Photoshop gets used in a huge variety of ways, from editing tiny icons laying out multi-hundred-layer Web designs* to wrangling gigapixel photos. The optimal settings depend on the work you do. Now the Photoshop performance team has posted a white paper on Photoshop CS5 performance, explaining various cache & GPU settings, discussing the impact of 64-bit and multicore, and more. Â Hopefully you’ll find it helpful.
* Web guys: Try the “Tall & Thin” option (yes, there is such a thing) under Preferences->Performance.
Can these same suggestions be applied to Lightroom as well? I’ve noticed that Lightroom has slowed down in recent weeks.
[The architecture of & uses for Lightroom are very different, but I’ll see whether I can turn up similar guidance for it. –J.]
That would be awesome! Thanks!
Please thank the team. This is great information that will assist in choosing hardware and maxing performance in PS. They should provide this info every time a new version is released. Very helpful!!

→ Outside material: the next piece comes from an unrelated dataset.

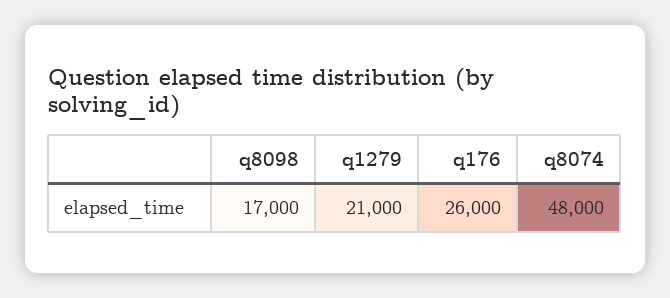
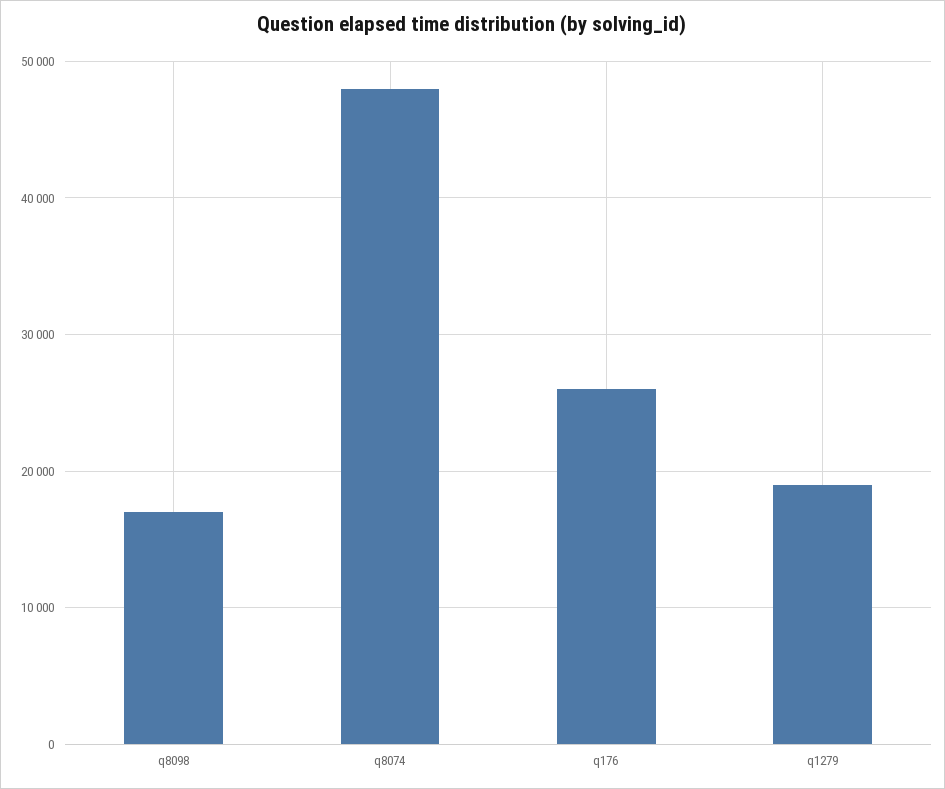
q1279: 21000 -> 19000

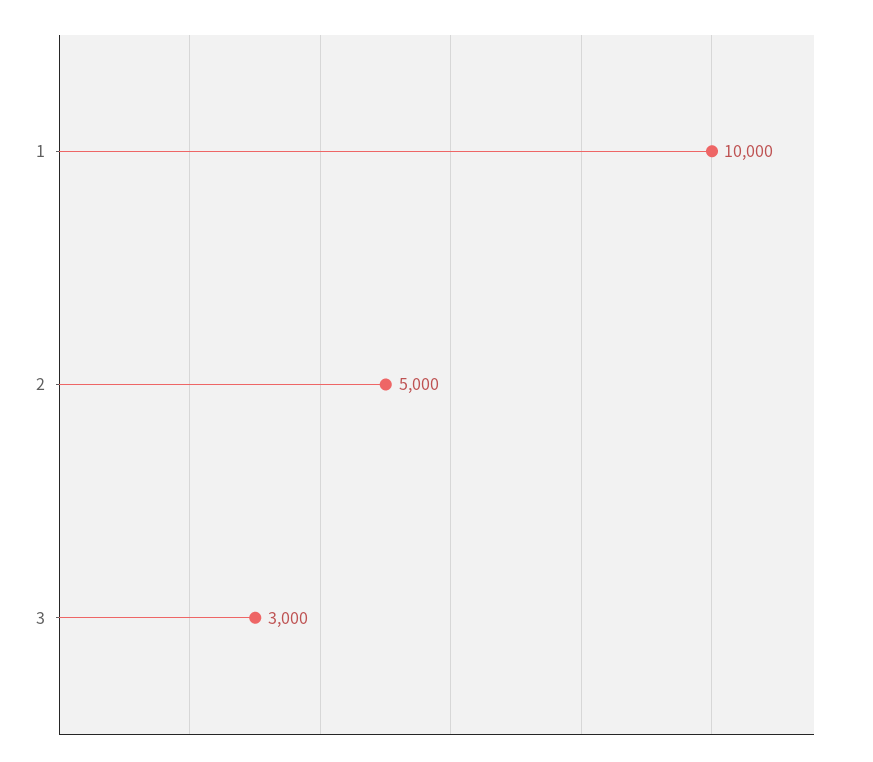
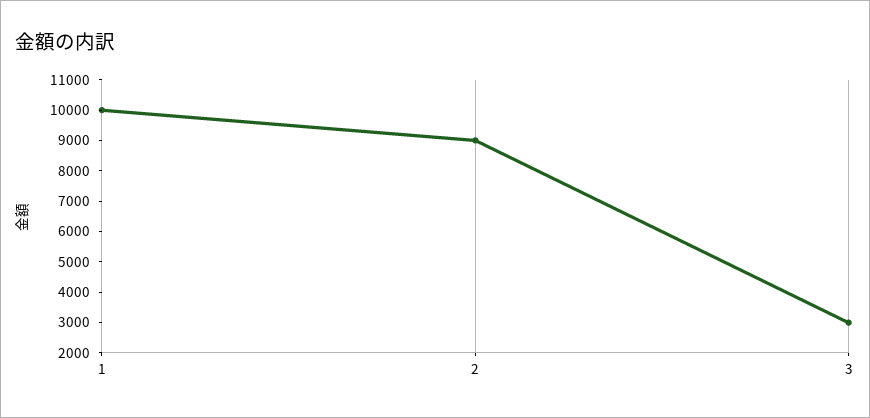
2: 5000 -> 9000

Here’s the way I explained this feature in my last Forensic Photoshop class:
“Years ago, I was an artist/photographer – and competing in the Highland Games as a champion caber tosser. I was huge and so were my files. I tried to do my best when setting up a shoot so that I didn’t have to do as much back in the studio with Photoshop. Remember, Photoshop wasn’t all that friendly in version 5. The more I could do with the camera to improve the shot, the easier it would be for me as a designer.
Now, I’m retired from competition and work primarily in law enforcement. I’ve lost 110 lbs. and spend more time running than lifting heavy things. The files I work with are measure in kb and not MB. Because CCTV installers really don’t care about their installations, I usually have to do a ton of things to clarify images. My files tend to have many layers – though the files sizes start out small.

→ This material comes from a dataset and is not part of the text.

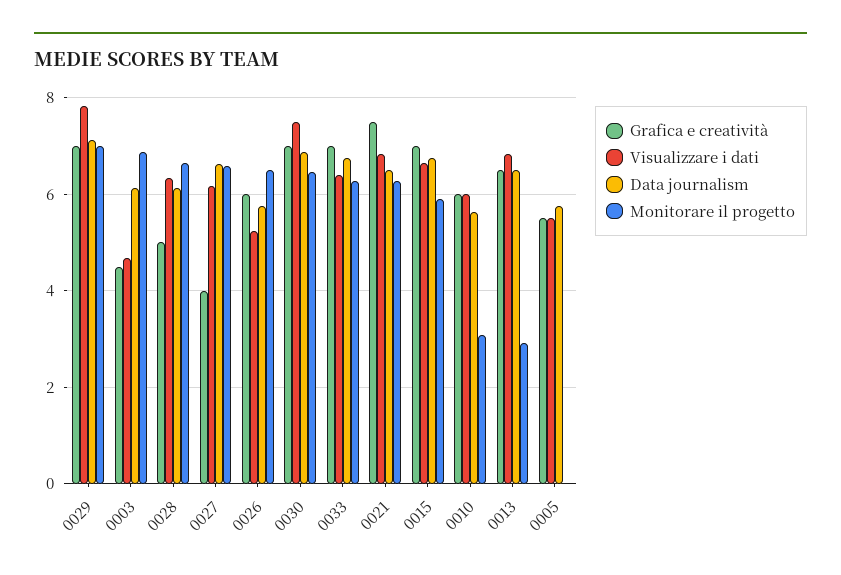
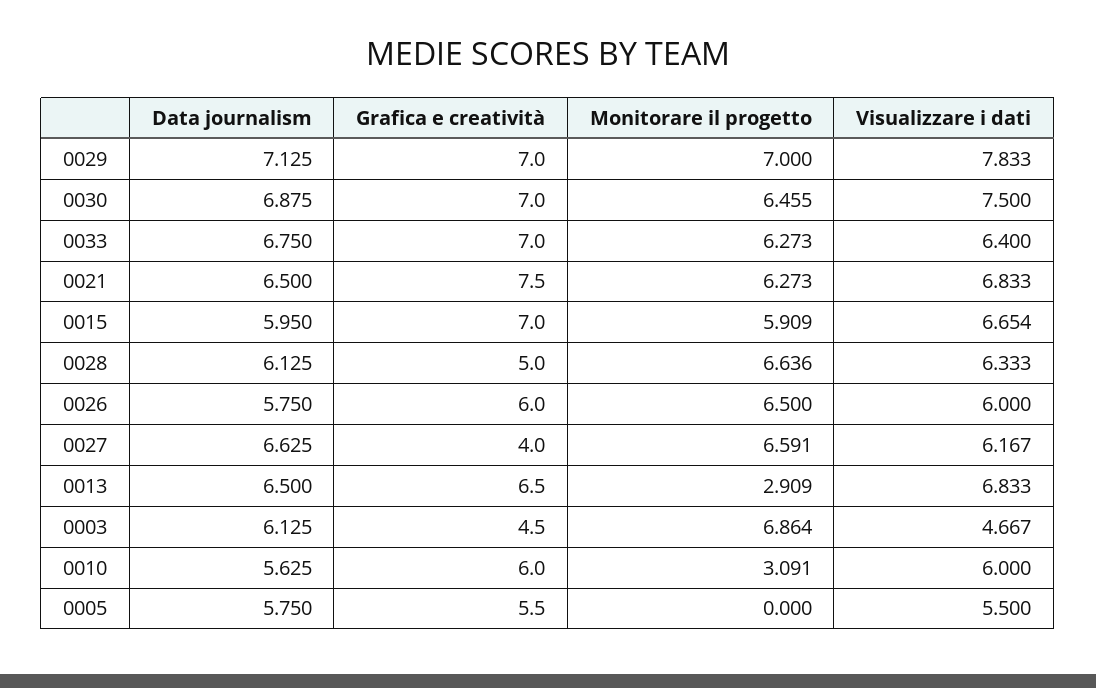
Visualizzare i dati, 0026: 5.2 -> 6
Data journalism, 0015: 6.8 -> 5.95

Big and Flat … my old photos with a few adjustments (as well as my stone-put skills … according to my HG peers).
Tall and thin … a small cctv still image with a ton of adjustments and layers – and now, me. Though most would not call 21 stone, thin.”
Keep up the good work, John. 🙂
I’d *love* a similar rundown for Illustrator.
Thank you very the white paper.
I, and many others – I suspect,would like more information on selecting a next-generation video card. After finally finding an arcane reference to 512MB of video RAM for Basic mode on Windows XP, its still not clear whether extra CUDA cores actually help anything when it come to stitching, multiple layers, precision arithmetic, etc.
Great start – now for more specifics. I suspect you have developed a set of use cases. Please share!